Pope John Paul II wrote an encyclical at the beginning of the new millennium under that very title “The Beginning of the New Millennium”. He has a lovely piece towards the end of that letter under the heading “the Spirituality of Communion” where he speaks of trying to see the face of God in each person we meet. He then goes on to speak of the Christian approach to the gifts that I possess suggesting that for Christians the gifts that I have are not just gifts for me, they are also gifts for you and the gifts that you have are not just gifts for you but also gifts for me. Within your marriage the gifts that you possess are not just gifts for you but also for your partner. You go further in ACCORD in that the gifts which you have as a married person are not just for you and your partner – they are also gifts to be shared with other married couples.
This year’s conference takes place against a background of very serious worry about the state of our economy. The present crisis is placing considerable pressure on so many individuals and families.
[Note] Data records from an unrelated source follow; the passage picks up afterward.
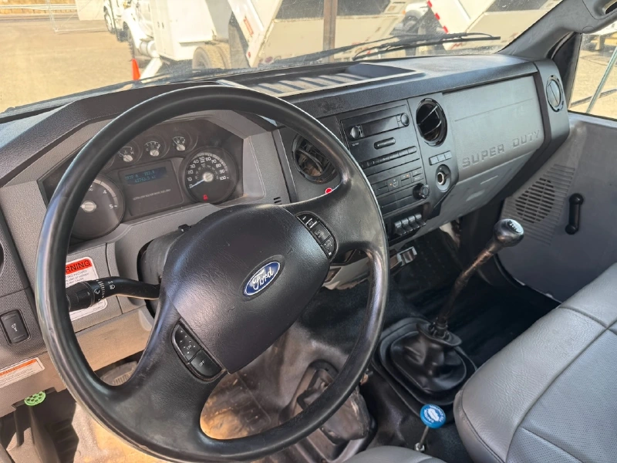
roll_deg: -2.1
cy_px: 232
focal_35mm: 24
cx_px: 308
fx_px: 428
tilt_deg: -31.9
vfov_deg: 56.8
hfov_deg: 71.6
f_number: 1.78
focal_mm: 6.76
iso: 100
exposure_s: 1/172
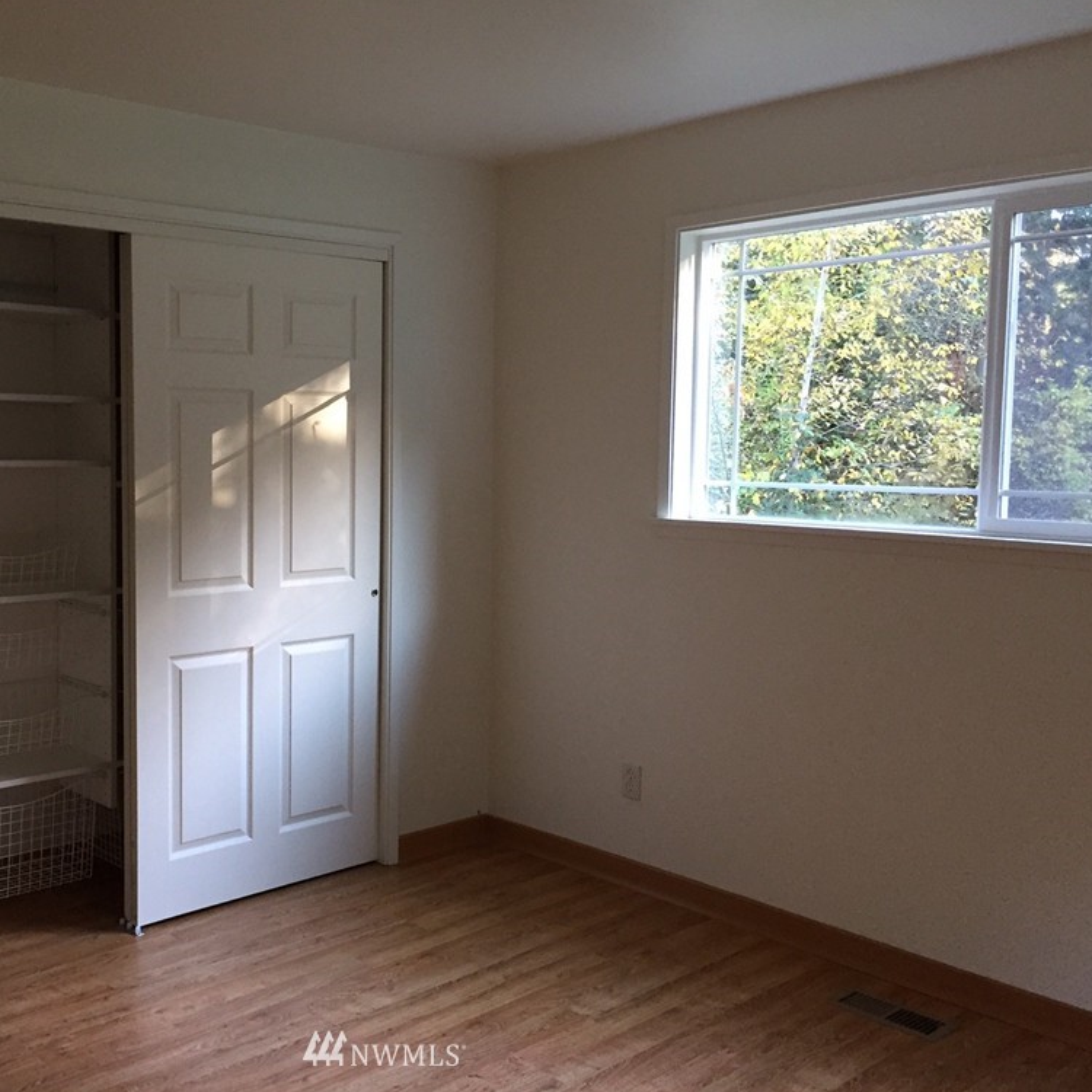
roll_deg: -1.4
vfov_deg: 47.2
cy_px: 545
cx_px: 384
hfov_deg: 46.6
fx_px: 1249
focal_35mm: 35
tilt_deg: -5.1
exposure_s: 1/30
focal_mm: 4.15
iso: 125
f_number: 2.2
I have in mind those who have lost or carry the worry of possible loss of jobs. I have in mind young couples who are burdened by heavy mortgages or couples who see little hope of being able to provide themselves with an adequate home. I have in mind some of you here this evening who carry worries about your own economic wellbeing. These pressures and worries will inevitably cause added stress to many marriage relationships. Indeed some of you may yourselves be subject to such pressures and worries right now in your own married relationship.
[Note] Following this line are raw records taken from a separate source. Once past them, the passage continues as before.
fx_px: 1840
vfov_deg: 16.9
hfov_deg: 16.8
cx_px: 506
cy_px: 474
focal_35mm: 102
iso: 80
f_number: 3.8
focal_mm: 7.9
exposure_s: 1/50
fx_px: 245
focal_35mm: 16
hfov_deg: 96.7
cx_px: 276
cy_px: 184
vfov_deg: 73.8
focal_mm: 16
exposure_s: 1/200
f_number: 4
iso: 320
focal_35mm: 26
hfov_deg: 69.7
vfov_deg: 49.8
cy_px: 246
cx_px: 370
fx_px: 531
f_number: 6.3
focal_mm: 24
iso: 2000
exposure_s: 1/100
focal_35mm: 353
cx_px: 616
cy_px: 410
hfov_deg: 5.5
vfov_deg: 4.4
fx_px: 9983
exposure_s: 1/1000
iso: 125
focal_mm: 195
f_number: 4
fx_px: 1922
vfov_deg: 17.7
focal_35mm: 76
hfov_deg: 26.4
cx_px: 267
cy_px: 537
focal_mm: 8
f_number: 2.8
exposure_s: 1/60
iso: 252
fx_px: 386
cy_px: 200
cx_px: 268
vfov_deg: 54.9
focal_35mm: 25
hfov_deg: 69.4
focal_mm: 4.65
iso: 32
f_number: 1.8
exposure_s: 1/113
I am not about to offer any simplistic solutions to our present difficulties. I do want to say however that the spirit of voluntarism which is at the heart of ACCORD, that spirit of giving freely without expectation of recompense is a real countersign to the sometimes selfish and aggressive individualism which has characterised much of our economic activity of recent years. And when I say that I am not indulging in the present national pastime of “who can we blame”. Let’s not rush off to get a place on the currently overcrowded high moral ground before we ask which of us didn’t indulge a little in the mad rush to ensure that we too got out share of the fruits of the Celtic Tiger.
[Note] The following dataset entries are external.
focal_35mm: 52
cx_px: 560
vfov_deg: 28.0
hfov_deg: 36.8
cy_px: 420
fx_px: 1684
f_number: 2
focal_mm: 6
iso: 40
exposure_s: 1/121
There is I believe a gradually growing consensus that all of us must be generous in our response to the need to share the pain of rebuilding our economy. That generosity which inspires the voluntarism of you the members of ACCORD and indeed the tens of thousand of other volunteers across the country is both a challenge and an example to all our people at this time. Voluntarism is about the practice of giving freely of your skills, your time and your energy for the benefit of others and without expectation of recompense. It is about generosity of mind and heart, it is ultimately about love of neighbour and particularly the neighbour in need. Voluntarism is at the heart of the Gospel message.
In recent years ACCORD accepted, and I believe wisely accepted, the need for some degree of payment for those who were able to give extra time to meet the growing demands for our services. Nonetheless voluntarism remains at the heart of ACCORD and I deliberately speak of its being at the heart of ACCORD because ACCORD is about heart, it is about caring for those whom we are privileged to serve. May the generous spirit of voluntarism continue to be at the heart of ACCORD.